BEGIN MATERIAL

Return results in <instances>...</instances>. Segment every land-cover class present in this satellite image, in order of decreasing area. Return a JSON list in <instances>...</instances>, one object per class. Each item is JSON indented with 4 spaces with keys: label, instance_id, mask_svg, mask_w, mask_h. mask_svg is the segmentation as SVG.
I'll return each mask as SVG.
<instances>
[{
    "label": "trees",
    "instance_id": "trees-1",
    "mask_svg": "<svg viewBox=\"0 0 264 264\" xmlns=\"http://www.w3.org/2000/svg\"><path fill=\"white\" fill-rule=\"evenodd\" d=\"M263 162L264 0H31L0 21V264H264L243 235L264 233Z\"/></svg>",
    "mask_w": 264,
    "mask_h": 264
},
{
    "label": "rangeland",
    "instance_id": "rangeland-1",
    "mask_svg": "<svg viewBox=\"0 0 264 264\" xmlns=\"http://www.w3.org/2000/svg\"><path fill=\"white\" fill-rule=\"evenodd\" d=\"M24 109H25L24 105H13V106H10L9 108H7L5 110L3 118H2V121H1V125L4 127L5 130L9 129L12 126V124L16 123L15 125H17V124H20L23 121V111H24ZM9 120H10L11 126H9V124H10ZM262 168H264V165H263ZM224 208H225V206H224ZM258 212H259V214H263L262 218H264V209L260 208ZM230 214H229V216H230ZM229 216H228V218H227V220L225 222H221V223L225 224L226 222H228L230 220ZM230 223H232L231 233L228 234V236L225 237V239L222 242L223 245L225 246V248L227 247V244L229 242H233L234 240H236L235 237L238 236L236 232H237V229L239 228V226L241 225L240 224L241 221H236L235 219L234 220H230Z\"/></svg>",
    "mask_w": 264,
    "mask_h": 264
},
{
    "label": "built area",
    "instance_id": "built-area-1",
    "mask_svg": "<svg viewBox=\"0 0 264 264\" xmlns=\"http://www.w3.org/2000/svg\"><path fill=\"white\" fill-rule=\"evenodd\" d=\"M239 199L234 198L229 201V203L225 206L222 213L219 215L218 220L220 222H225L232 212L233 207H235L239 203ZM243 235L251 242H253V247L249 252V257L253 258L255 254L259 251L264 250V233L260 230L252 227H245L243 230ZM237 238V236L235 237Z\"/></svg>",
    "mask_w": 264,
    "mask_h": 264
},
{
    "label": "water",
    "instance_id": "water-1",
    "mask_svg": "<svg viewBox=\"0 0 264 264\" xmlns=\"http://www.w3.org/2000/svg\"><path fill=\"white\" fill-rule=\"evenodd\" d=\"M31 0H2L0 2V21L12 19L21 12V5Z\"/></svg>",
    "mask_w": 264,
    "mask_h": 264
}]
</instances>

END MATERIAL

DIRECTION
Output all of the data above without any alteration.

SOLUTION FOR THIS TASK
Return results in <instances>...</instances>. Segment every land-cover class present in this satellite image, in order of decreasing area. Return a JSON list in <instances>...</instances>, one object per class. Each item is JSON indented with 4 spaces with keys: label, instance_id, mask_svg, mask_w, mask_h. mask_svg is the segmentation as SVG.
I'll return each mask as SVG.
<instances>
[{
    "label": "trees",
    "instance_id": "trees-1",
    "mask_svg": "<svg viewBox=\"0 0 264 264\" xmlns=\"http://www.w3.org/2000/svg\"><path fill=\"white\" fill-rule=\"evenodd\" d=\"M263 162L264 0H31L0 21V264H264L243 235L264 233Z\"/></svg>",
    "mask_w": 264,
    "mask_h": 264
},
{
    "label": "rangeland",
    "instance_id": "rangeland-1",
    "mask_svg": "<svg viewBox=\"0 0 264 264\" xmlns=\"http://www.w3.org/2000/svg\"><path fill=\"white\" fill-rule=\"evenodd\" d=\"M24 109H25L24 105H13V106H10L9 108H7L5 110L3 118H2V121H1V125L4 127L5 130L9 129L12 126V124L16 123L15 125H17V124H20L23 121V111H24ZM9 120H10L11 126H9V124H10ZM262 168H264V165H263ZM224 208H225V206H224ZM258 212H259V214H263L262 218H264V209L260 208ZM230 214H229V216H230ZM229 216H228V218H227V220L225 222H221V223L225 224L226 222H228L230 220ZM230 223H232L231 233L228 234V236L225 237V239L222 242L223 245L225 246V248L227 247V244L229 242H233L234 240H236L235 237L238 236L236 232H237V229L239 228V226L241 225L240 224L241 221H236L235 219L234 220H230Z\"/></svg>",
    "mask_w": 264,
    "mask_h": 264
},
{
    "label": "built area",
    "instance_id": "built-area-1",
    "mask_svg": "<svg viewBox=\"0 0 264 264\" xmlns=\"http://www.w3.org/2000/svg\"><path fill=\"white\" fill-rule=\"evenodd\" d=\"M239 199L234 198L229 201V203L225 206L222 213L219 215L218 220L220 222H225L232 212L233 207H235L239 203ZM243 235L251 242H253V247L249 252V257L253 258L255 254L259 251L264 250V233L260 230L252 227H245L243 230ZM237 238V236L235 237Z\"/></svg>",
    "mask_w": 264,
    "mask_h": 264
},
{
    "label": "water",
    "instance_id": "water-1",
    "mask_svg": "<svg viewBox=\"0 0 264 264\" xmlns=\"http://www.w3.org/2000/svg\"><path fill=\"white\" fill-rule=\"evenodd\" d=\"M31 0H2L0 2V21L12 19L21 12V5Z\"/></svg>",
    "mask_w": 264,
    "mask_h": 264
}]
</instances>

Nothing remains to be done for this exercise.